### TEKS SUMBER

────

Al Kafa’ah merupakan masalah kesesuaian dan kesamaan antara pasangan pernikahan yang dianggap paling mendekati, seperti pertimbangan akan masalah: usia, garis keturunan, kehormatan, profesi, atau tingkat pendidikan. Para ulama menyarankan agar laki-laki idealnya menikah dengan wanita yang setingkat dengannya atau di bawahnya, sedangkan seorang wanita sebaiknya menikah dengan laki-laki yang mempunyai tingkatan yang sama atau di atasnya.
2.    Memilih yang penuh kasih sayang dan subur
“Nikahilah wanita-wanita yang penuh kasih dan banyak memberikan keturunan (subur) sebab aku akan bangga dengan banyaknya ummat di hari kiamat kelak” (HR. Ahmad).
Hamba yang penuh kasih dan mengasihi adalah hamba yang memiliki nada perasaan (afek) yang halus serta emosi yang terkendali. Kita dapat mengenali apakah seseorang termasuk kriteria ini melalui ucapan, perbuatan ataupun tatapan mata, baik di kala ia gembira maupun kecewa, yang kesemuanya itu dapat memberikan gambaran tentang bagaimana kepribadian dan isi hati yang dimilikinya. Apakah dipenuhi kelembutan dan kasih sayang? Ataukah dipenuhi kekasaran, kebencian dan kepalsuan?
3. Memilih kerabat yang jauh
Nasihat Rasulullah SAW: “Janganlah kalian menikahi kerabat dekat, sebab dapat berakibat melahirkan keturunan yang lemah akal dan fisik.” Dan selain untuk menjaga kualitas keturunan dari penyakit bawaan, menikahi mereka yang berasal jauh dari keluarga kita akan menambah ikatan kekerabatan dengan orang lain, serta memberikan kebahagiaan sendiri bila harus berpergian jauh untuk saling silaturahim.
4.      Memilih para gadis
“Nikahilah para gadis sebab ia lebih lembut mulutnya, lebih lengkap rahimnya, dan tidak berfikir untuk menyeleweng, serta rela dengan apa yang ada di tanganmu.”(HR. Ibnu Majah. Al Baihaqi dari Uwaimir bin Saidah).
Pernikahan dengan yang masih gadis lebih utama daripada janda, karena dapat membuat hubungan lebih erat dan menyatu, mereka lebih mudah digoda dan bercanda serta bersenang-senang, lebih setia dan menerima, serta lebih sedikit beban mental dan psikologisnya bagi kita. Semua ini mempunyai kesan dan kenikmatan tersendiri di dalam menambah keindahan rumah tangga.

────

### DATA TERCATAT

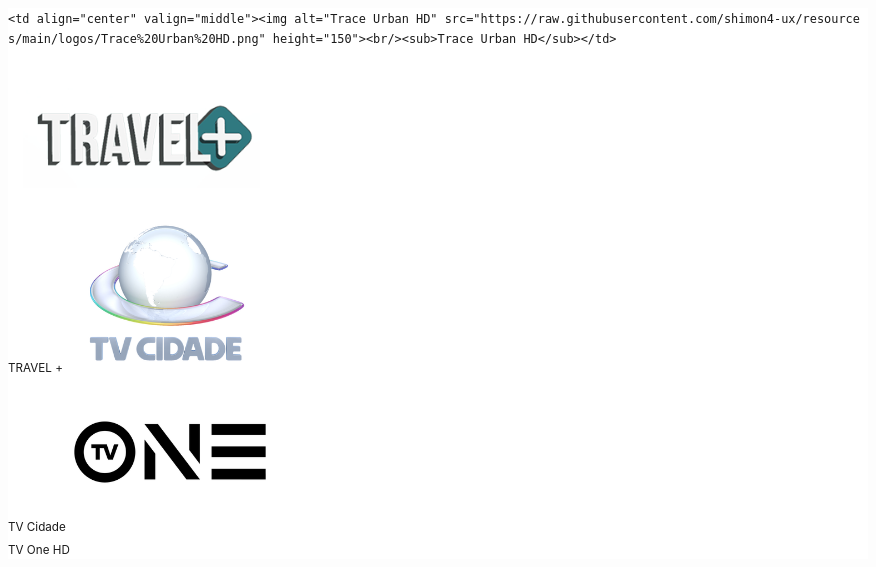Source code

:     <td align="center" valign="middle"><img alt="Trace Urban HD" src="https://raw.githubusercontent.com/shimon4-ux/resources/main/logos/Trace%20Urban%20HD.png" height="150"><br/><sub>Trace Urban HD</sub></td>
  </tr>
  <tr>
    <td align="center" valign="middle"><img alt="TRAVEL +" src="https://raw.githubusercontent.com/shimon4-ux/resources/main/logos/TRAVEL%20%2B.png" height="150"><br/><sub>TRAVEL +</sub></td>
    <td align="center" valign="middle"><img alt="TV Cidade" src="https://raw.githubusercontent.com/shimon4-ux/resources/main/logos/TV%20Cidade.png" height="150"><br/><sub>TV Cidade</sub></td>
    <td align="center" valign="middle"><img alt="TV One HD" src="https://raw.githubusercontent.com/shimon4-ux/resources/main/logos/TV%20One%20HD.png" height="150"><br/><sub>TV One HD</sub></td>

────

### PERMINTAAN TUGAS
Lanjutkan teks tentang kriteria memilih pasangan pernikahan, mulai setelah kalimat terakhirnya.

### JAWABAN LATIHAN INI
b.    Cinta Kasih
Suatu hal yang tidak boleh dilupakan dalam memilih calon istri adalah hendaknya dia adalah wanita yang dicintai dan menerima cinta atau mencintai calon suami. Karena wanita yang dicintai inilah tentunya yang paling ideal dan paling disenangi oleh calon suami. Sebagaimana Allah SWT sendiri memerintahkan agar kita menikah dengan wanita yang menyenangkan atau yang kita senangi. Firmannya: “...Maka menikahlah dengan wanita yang menyenangkan hati kalian!...” (QS an-Nisa ayat 3).
Pada dasarnya, cinta adalah hal yang amat misteri dan amat suci. Kadang-kadang kita sendiri kesulitan mendeteksi dari mana asalnya cinta, yang tiba-tiba telah tumbuh dalam diri kita. Tanpa diduga sebelumnya, tiba-tiba muncul dan jatuh pada seseorang (lawan jenis). Padahal mungkin secara nalar tidak masuk akal. Bisa saja pemuda tampan justru jatuh cinta kepada gadis yang buruk rupa. Tidak mustahil gadis bangsawan nan rupawan justru tergila-gila kepada pemuda desa yang tidak tergolong tampan. Tidak sedikit pengusaha muda yang sukses justru cintanya tertambat pada karyaatinya yang rendah jabatanya, dan seterusnya.
Jika menurut berbagai pertimbangan, wanita itu benar-benar ideal, dan hasil dari konfirmasi terhadap Allah (shalat istikharah) pun menunjukan tanda-tanda positif, maka langkah berikutnya ialah menjajagi perihal wanita tersebut untuk kemudian meminang dan menikahinya.

c.    Komitmen Perkawinan
Penting untuk memahami arti sebuah komitmen perkawinan. Selama ini komitmen perkawinan dipahami sebatas tingkat keinginan seseorang untuk bertahan dalam perkawinannya. Padahal menurut Michael P. Johnson, penggagas teori komitmen perkawinan dari The Pennsylvania State University, komitmen perkawinan perlu dipahami dalam tiga bentuk, yaitu:
1.    Komitmen personal, yaitu keinginan untuk bertahan karena cinta terhadap pasangan dan perasaan puas terhadap hubungan itu sendiri.
2.   Komitmen moral, yaitu rasa bertanggung jawab secara moral baik terhadap pasangan maupun janji perkawinan.
3.    Komitmen struktural yang berbicara mengenai komitmen untuk bertahan dalam suatu hubungan karena alasan-alasan struktural seperti yang disebutkan di atas.
Kedua komitmen tersebut hanya menurunkan probabilitas terpilihnya perceraian sebagai suatu solusi. Orang yang memiliki keduanya tetapi tidak memiliki komitmen personal, akan mengeluhkan betapa kering perkawinan mereka. Perkawinan ini juga lebih rawan akan konflik. Ditambah dengan tidak adanya lagi rasa tertarik terhadap hubungan dan pasangan, masing-masing dapat kehilangan minat untuk menyelesaikan konflik tersebut. Akhirnya pasangan ini menjadi rentan terhadap perselingkuhan.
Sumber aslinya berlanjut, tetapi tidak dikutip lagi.